Così, coinvolgendo le colleghe Melissa Ricci, Elisa Bonardi, Raffaella Sorgente ed Elena Chiminelli, nei giorni scorsi Angela Chiodi e Michela Spagnoli hanno svestito il camice e dato forma al progetto «Cocci di Covid» e #nonèandatotuttobene. Nel set nella galleria L’Altra Arte di Bagnolo Mella di Delfina Platto e Daniela Braga, si sono messe a nudo, facendo trasparire davanti all’obiettivo della fotocamera l’enorme sofferenza.
Dolore ma anche supporto, coraggio, difficoltà: elementi di cui si sono impregnate le stanze del reparto di Cardiologia. Quelle corsie, che le ragazze considerano una sorta di casa («quante ore trascorse là dentro», dicono) le hanno rese una famiglia. Le stesse impressioni emergono nello sguardo fissato da un click, realizzato su uno sfondo nero, quasi ad evocare il periodo di oblio degli ultimi mesi.

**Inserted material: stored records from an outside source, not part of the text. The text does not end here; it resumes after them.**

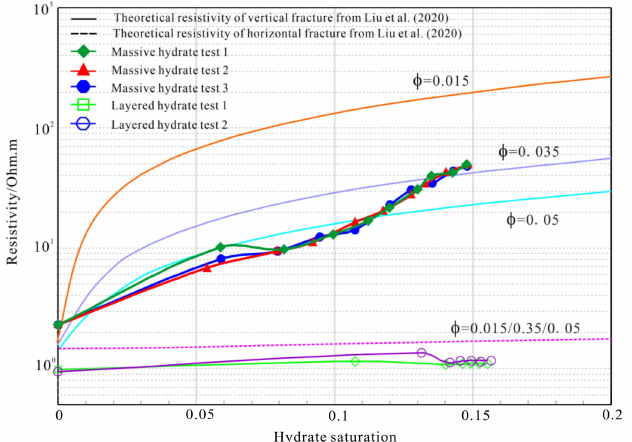
Figure 6. Comparisons between experimental results and the theoretical resistivity of gas hydrate- filled fractures from Liu et al., (2020)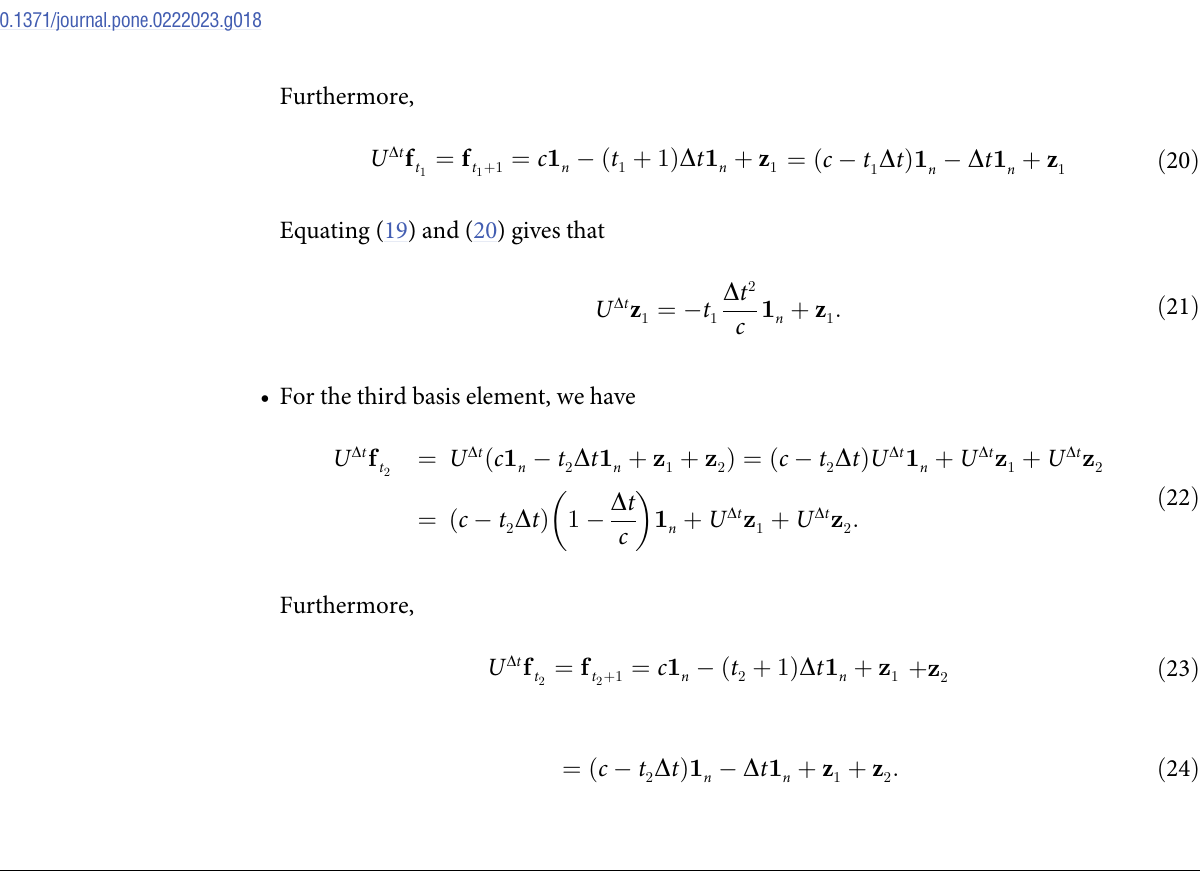
Fig 18. Eigenvalues of the dominant mode for each simulation for each initial fuel value. The eigenvalue color scale (blue to red) shows the L-2 norm of each eigenvalue’s associated Koopman mode. The dominant mode eigenvalues mostly represent the mean of the site fuel values and do not depend strongly on maximum site fuel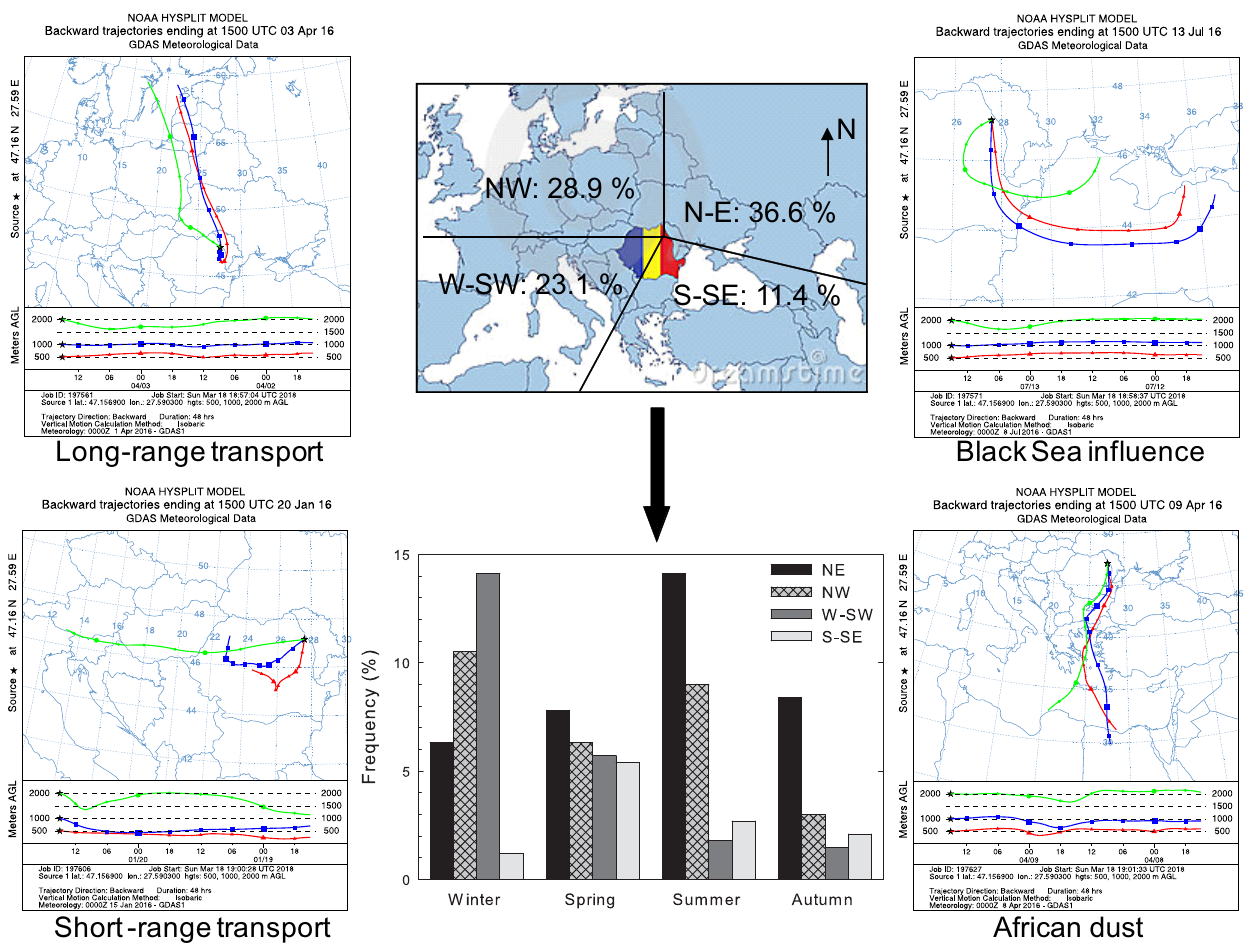
Figure 1. Sector contributions identified from classification of 2-day back trajectories of air masses ending at Iasi and representative backward trajectories of long- and short-range transport, Black Sea influence, and African dust (shown trajectories correspond to sampling events). Table 1. Basic statistics for the PM 10 and PM 2 . 5 fractions’ mass concentrations determined over the investigated period ( n = 84 sampling events) in Iasi, north-eastern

«Sono cicatrici da nascondere al paziente: è necessario mostrarci forti - racconta Angela -. Dietro, invece, sappiamo che la stanchezza, la potenza del virus, i turni infiniti, oltre alla tensione e l’impossibilità di incontrare i propri cari per paura di contagiarli: ogni cosa contribuisce a logorarti. Quando le brutte notizie si susseguono rapide, capisci che non è andato tutto bene, come recita la scritta che ci siamo dipinte sulla schiena».
Un messaggio diverso, in controtendenza rispetto agli arcobaleni alle finestre come segno di speranza. «Corrisponde comunque alla realtà: triste, ma veritiera - prosegue Angela -. Qualcuno è stato fortunato, altri meno: a loro va soprattutto il nostro abbraccio». E, sempre nella stessa direzione, la seconda parte del progetto, ispirata alla cultura giapponese: trasformarsi in statue spezzate e risanate. «È stato un periodo complicato, dove ci siamo sentite a pezzi - spiegano -. E quando qualcosa va in frantumi, solitamente lo si aggiusta, rendendo il danno invisibile. Al contrario noi, come l’arte del kintsugi, abbiamo cercato di riparare le crepe con l’oro, evidenziandone le ferite, impreziosendole. E da ogni ferita entra la luce, per coloro che hanno perso una persona cara».